* Exercise details *
Copy every line of the records below with nothing altered.

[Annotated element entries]

☆ ☆ ☆ ☆ ☆ ☆ ☆

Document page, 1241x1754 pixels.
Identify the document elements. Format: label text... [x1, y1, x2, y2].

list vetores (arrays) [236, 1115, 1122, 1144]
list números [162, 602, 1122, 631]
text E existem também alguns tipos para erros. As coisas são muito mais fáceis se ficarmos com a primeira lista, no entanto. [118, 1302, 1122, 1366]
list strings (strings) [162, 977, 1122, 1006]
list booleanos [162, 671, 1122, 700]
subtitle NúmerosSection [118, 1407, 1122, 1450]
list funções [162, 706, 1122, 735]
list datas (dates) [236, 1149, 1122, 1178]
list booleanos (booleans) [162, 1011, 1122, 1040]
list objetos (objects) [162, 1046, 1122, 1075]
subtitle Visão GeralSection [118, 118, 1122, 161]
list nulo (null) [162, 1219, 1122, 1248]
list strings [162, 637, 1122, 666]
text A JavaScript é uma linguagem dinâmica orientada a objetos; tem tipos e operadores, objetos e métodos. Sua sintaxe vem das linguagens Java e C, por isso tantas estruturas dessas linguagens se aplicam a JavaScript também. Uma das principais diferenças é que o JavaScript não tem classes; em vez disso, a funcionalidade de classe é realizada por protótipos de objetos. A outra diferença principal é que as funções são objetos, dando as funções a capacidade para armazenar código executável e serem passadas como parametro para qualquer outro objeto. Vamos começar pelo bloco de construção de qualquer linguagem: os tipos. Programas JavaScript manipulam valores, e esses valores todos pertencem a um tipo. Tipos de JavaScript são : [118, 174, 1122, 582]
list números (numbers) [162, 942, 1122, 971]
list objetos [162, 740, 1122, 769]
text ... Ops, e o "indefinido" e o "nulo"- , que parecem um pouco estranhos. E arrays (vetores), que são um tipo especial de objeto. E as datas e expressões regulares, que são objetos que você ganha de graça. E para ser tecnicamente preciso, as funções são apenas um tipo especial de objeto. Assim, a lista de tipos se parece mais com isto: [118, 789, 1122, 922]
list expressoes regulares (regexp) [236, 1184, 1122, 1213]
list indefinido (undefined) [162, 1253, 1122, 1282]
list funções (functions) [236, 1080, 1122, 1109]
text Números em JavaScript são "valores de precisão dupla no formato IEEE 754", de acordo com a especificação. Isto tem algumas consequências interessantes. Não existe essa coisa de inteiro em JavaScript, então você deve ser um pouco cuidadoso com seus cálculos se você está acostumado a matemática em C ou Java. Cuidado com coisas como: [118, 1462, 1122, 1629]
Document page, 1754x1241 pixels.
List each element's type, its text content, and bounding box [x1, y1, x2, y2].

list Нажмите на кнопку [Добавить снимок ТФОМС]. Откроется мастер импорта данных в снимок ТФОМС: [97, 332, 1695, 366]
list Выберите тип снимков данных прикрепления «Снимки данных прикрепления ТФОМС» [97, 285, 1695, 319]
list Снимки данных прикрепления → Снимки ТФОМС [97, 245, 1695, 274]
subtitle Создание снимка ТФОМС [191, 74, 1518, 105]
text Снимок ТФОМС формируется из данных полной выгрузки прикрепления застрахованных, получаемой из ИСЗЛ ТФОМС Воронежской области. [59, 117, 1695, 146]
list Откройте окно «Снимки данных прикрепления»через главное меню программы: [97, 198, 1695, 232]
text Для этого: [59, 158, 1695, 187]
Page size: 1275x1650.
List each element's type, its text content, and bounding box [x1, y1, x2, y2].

☆ ☆ ☆ ☆ ☆ ☆ ☆

* In response *
Document page, 1241x1754 pixels.
Identify the document elements. Format: label text... [x1, y1, x2, y2].

list vetores (arrays) [236, 1115, 1122, 1144]
list números [162, 602, 1122, 631]
text E existem também alguns tipos para erros. As coisas são muito mais fáceis se ficarmos com a primeira lista, no entanto. [118, 1302, 1122, 1366]
list strings (strings) [162, 977, 1122, 1006]
list booleanos [162, 671, 1122, 700]
subtitle NúmerosSection [118, 1407, 1122, 1450]
list funções [162, 706, 1122, 735]
list datas (dates) [236, 1149, 1122, 1178]
list booleanos (booleans) [162, 1011, 1122, 1040]
list objetos (objects) [162, 1046, 1122, 1075]
subtitle Visão GeralSection [118, 118, 1122, 161]
list nulo (null) [162, 1219, 1122, 1248]
list strings [162, 637, 1122, 666]
text A JavaScript é uma linguagem dinâmica orientada a objetos; tem tipos e operadores, objetos e métodos. Sua sintaxe vem das linguagens Java e C, por isso tantas estruturas dessas linguagens se aplicam a JavaScript também. Uma das principais diferenças é que o JavaScript não tem classes; em vez disso, a funcionalidade de classe é realizada por protótipos de objetos. A outra diferença principal é que as funções são objetos, dando as funções a capacidade para armazenar código executável e serem passadas como parametro para qualquer outro objeto. Vamos começar pelo bloco de construção de qualquer linguagem: os tipos. Programas JavaScript manipulam valores, e esses valores todos pertencem a um tipo. Tipos de JavaScript são : [118, 174, 1122, 582]
list números (numbers) [162, 942, 1122, 971]
list objetos [162, 740, 1122, 769]
text ... Ops, e o "indefinido" e o "nulo"- , que parecem um pouco estranhos. E arrays (vetores), que são um tipo especial de objeto. E as datas e expressões regulares, que são objetos que você ganha de graça. E para ser tecnicamente preciso, as funções são apenas um tipo especial de objeto. Assim, a lista de tipos se parece mais com isto: [118, 789, 1122, 922]
list expressoes regulares (regexp) [236, 1184, 1122, 1213]
list indefinido (undefined) [162, 1253, 1122, 1282]
list funções (functions) [236, 1080, 1122, 1109]
text Números em JavaScript são "valores de precisão dupla no formato IEEE 754", de acordo com a especificação. Isto tem algumas consequências interessantes. Não existe essa coisa de inteiro em JavaScript, então você deve ser um pouco cuidadoso com seus cálculos se você está acostumado a matemática em C ou Java. Cuidado com coisas como: [118, 1462, 1122, 1629]
Document page, 1754x1241 pixels.
List each element's type, its text content, and bounding box [x1, y1, x2, y2].

list Нажмите на кнопку [Добавить снимок ТФОМС]. Откроется мастер импорта данных в снимок ТФОМС: [97, 332, 1695, 366]
list Выберите тип снимков данных прикрепления «Снимки данных прикрепления ТФОМС» [97, 285, 1695, 319]
list Снимки данных прикрепления → Снимки ТФОМС [97, 245, 1695, 274]
subtitle Создание снимка ТФОМС [191, 74, 1518, 105]
text Снимок ТФОМС формируется из данных полной выгрузки прикрепления застрахованных, получаемой из ИСЗЛ ТФОМС Воронежской области. [59, 117, 1695, 146]
list Откройте окно «Снимки данных прикрепления»через главное меню программы: [97, 198, 1695, 232]
text Для этого: [59, 158, 1695, 187]
Page size: 1275x1650.
List each element's type, its text content, and bounding box [x1, y1, x2, y2].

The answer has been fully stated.